§ **Work to complete**
Recast every line in the records below as a Markdown table with the columns No. and Line, giving each line its own numbered row and leaving out blank lines.

--------------------------------------------------

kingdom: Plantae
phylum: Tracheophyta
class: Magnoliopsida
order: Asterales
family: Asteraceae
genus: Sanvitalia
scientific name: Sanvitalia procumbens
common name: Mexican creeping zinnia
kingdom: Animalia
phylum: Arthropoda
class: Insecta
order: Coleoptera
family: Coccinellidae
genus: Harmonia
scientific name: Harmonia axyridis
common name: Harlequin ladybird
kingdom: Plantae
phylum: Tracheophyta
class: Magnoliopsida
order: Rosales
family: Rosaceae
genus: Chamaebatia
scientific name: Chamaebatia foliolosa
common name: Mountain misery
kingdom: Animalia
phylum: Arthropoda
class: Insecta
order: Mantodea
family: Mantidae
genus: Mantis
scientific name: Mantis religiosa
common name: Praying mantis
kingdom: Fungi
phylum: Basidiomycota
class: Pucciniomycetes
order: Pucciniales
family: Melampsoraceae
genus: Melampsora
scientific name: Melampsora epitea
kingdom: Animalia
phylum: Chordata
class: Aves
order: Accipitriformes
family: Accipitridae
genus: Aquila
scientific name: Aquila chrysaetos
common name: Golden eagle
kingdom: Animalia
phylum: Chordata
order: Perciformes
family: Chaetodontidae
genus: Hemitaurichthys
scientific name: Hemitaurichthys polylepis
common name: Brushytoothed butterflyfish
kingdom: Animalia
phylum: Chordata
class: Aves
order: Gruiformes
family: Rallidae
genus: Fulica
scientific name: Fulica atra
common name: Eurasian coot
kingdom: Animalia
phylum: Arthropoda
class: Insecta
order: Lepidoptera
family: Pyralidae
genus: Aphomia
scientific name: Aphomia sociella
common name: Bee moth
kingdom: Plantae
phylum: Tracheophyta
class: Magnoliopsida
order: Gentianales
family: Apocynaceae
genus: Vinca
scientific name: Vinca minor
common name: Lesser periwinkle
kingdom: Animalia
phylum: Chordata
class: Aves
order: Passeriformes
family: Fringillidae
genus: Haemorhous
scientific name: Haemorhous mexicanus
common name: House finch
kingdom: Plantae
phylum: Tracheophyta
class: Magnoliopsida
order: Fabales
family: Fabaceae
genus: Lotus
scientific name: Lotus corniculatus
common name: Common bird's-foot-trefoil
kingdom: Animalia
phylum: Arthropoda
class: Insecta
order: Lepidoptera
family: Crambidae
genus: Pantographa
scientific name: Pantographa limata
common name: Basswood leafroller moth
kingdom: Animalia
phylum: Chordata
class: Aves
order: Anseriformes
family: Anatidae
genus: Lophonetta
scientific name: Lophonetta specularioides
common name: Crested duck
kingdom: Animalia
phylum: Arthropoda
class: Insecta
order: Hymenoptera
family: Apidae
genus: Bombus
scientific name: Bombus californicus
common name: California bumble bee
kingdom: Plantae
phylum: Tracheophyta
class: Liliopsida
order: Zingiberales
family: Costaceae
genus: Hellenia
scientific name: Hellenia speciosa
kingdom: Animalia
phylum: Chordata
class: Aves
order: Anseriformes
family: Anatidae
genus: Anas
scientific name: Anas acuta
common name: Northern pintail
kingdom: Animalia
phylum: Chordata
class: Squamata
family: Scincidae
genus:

--------------------------------------------------

§ **Written answer**
| No. | Line |
|---|---|
| 1 | kingdom: Plantae |
| 2 | phylum: Tracheophyta |
| 3 | class: Magnoliopsida |
| 4 | order: Asterales |
| 5 | family: Asteraceae |
| 6 | genus: Sanvitalia |
| 7 | scientific name: Sanvitalia procumbens |
| 8 | common name: Mexican creeping zinnia |
| 9 | kingdom: Animalia |
| 10 | phylum: Arthropoda |
| 11 | class: Insecta |
| 12 | order: Coleoptera |
| 13 | family: Coccinellidae |
| 14 | genus: Harmonia |
| 15 | scientific name: Harmonia axyridis |
| 16 | common name: Harlequin ladybird |
| 17 | kingdom: Plantae |
| 18 | phylum: Tracheophyta |
| 19 | class: Magnoliopsida |
| 20 | order: Rosales |
| 21 | family: Rosaceae |
| 22 | genus: Chamaebatia |
| 23 | scientific name: Chamaebatia foliolosa |
| 24 | common name: Mountain misery |
| 25 | kingdom: Animalia |
| 26 | phylum: Arthropoda |
| 27 | class: Insecta |
| 28 | order: Mantodea |
| 29 | family: Mantidae |
| 30 | genus: Mantis |
| 31 | scientific name: Mantis religiosa |
| 32 | common name: Praying mantis |
| 33 | kingdom: Fungi |
| 34 | phylum: Basidiomycota |
| 35 | class: Pucciniomycetes |
| 36 | order: Pucciniales |
| 37 | family: Melampsoraceae |
| 38 | genus: Melampsora |
| 39 | scientific name: Melampsora epitea |
| 40 | kingdom: Animalia |
| 41 | phylum: Chordata |
| 42 | class: Aves |
| 43 | order: Accipitriformes |
| 44 | family: Accipitridae |
| 45 | genus: Aquila |
| 46 | scientific name: Aquila chrysaetos |
| 47 | common name: Golden eagle |
| 48 | kingdom: Animalia |
| 49 | phylum: Chordata |
| 50 | order: Perciformes |
| 51 | family: Chaetodontidae |
| 52 | genus: Hemitaurichthys |
| 53 | scientific name: Hemitaurichthys polylepis |
| 54 | common name: Brushytoothed butterflyfish |
| 55 | kingdom: Animalia |
| 56 | phylum: Chordata |
| 57 | class: Aves |
| 58 | order: Gruiformes |
| 59 | family: Rallidae |
| 60 | genus: Fulica |
| 61 | scientific name: Fulica atra |
| 62 | common name: Eurasian coot |
| 63 | kingdom: Animalia |
| 64 | phylum: Arthropoda |
| 65 | class: Insecta |
| 66 | order: Lepidoptera |
| 67 | family: Pyralidae |
| 68 | genus: Aphomia |
| 69 | scientific name: Aphomia sociella |
| 70 | common name: Bee moth |
| 71 | kingdom: Plantae |
| 72 | phylum: Tracheophyta |
| 73 | class: Magnoliopsida |
| 74 | order: Gentianales |
| 75 | family: Apocynaceae |
| 76 | genus: Vinca |
| 77 | scientific name: Vinca minor |
| 78 | common name: Lesser periwinkle |
| 79 | kingdom: Animalia |
| 80 | phylum: Chordata |
| 81 | class: Aves |
| 82 | order: Passeriformes |
| 83 | family: Fringillidae |
| 84 | genus: Haemorhous |
| 85 | scientific name: Haemorhous mexicanus |
| 86 | common name: House finch |
| 87 | kingdom: Plantae |
| 88 | phylum: Tracheophyta |
| 89 | class: Magnoliopsida |
| 90 | order: Fabales |
| 91 | family: Fabaceae |
| 92 | genus: Lotus |
| 93 | scientific name: Lotus corniculatus |
| 94 | common name: Common bird's-foot-trefoil |
| 95 | kingdom: Animalia |
| 96 | phylum: Arthropoda |
| 97 | class: Insecta |
| 98 | order: Lepidoptera |
| 99 | family: Crambidae |
| 100 | genus: Pantographa |
| 101 | scientific name: Pantographa limata |
| 102 | common name: Basswood leafroller moth |
| 103 | kingdom: Animalia |
| 104 | phylum: Chordata |
| 105 | class: Aves |
| 106 | order: Anseriformes |
| 107 | family: Anatidae |
| 108 | genus: Lophonetta |
| 109 | scientific name: Lophonetta specularioides |
| 110 | common name: Crested duck |
| 111 | kingdom: Animalia |
| 112 | phylum: Arthropoda |
| 113 | class: Insecta |
| 114 | order: Hymenoptera |
| 115 | family: Apidae |
| 116 | genus: Bombus |
| 117 | scientific name: Bombus californicus |
| 118 | common name: California bumble bee |
| 119 | kingdom: Plantae |
| 120 | phylum: Tracheophyta |
| 121 | class: Liliopsida |
| 122 | order: Zingiberales |
| 123 | family: Costaceae |
| 124 | genus: Hellenia |
| 125 | scientific name: Hellenia speciosa |
| 126 | kingdom: Animalia |
| 127 | phylum: Chordata |
| 128 | class: Aves |
| 129 | order: Anseriformes |
| 130 | family: Anatidae |
| 131 | genus: Anas |
| 132 | scientific name: Anas acuta |
| 133 | common name: Northern pintail |
| 134 | kingdom: Animalia |
| 135 | phylum: Chordata |
| 136 | class: Squamata |
| 137 | family: Scincidae |
| 138 | genus: |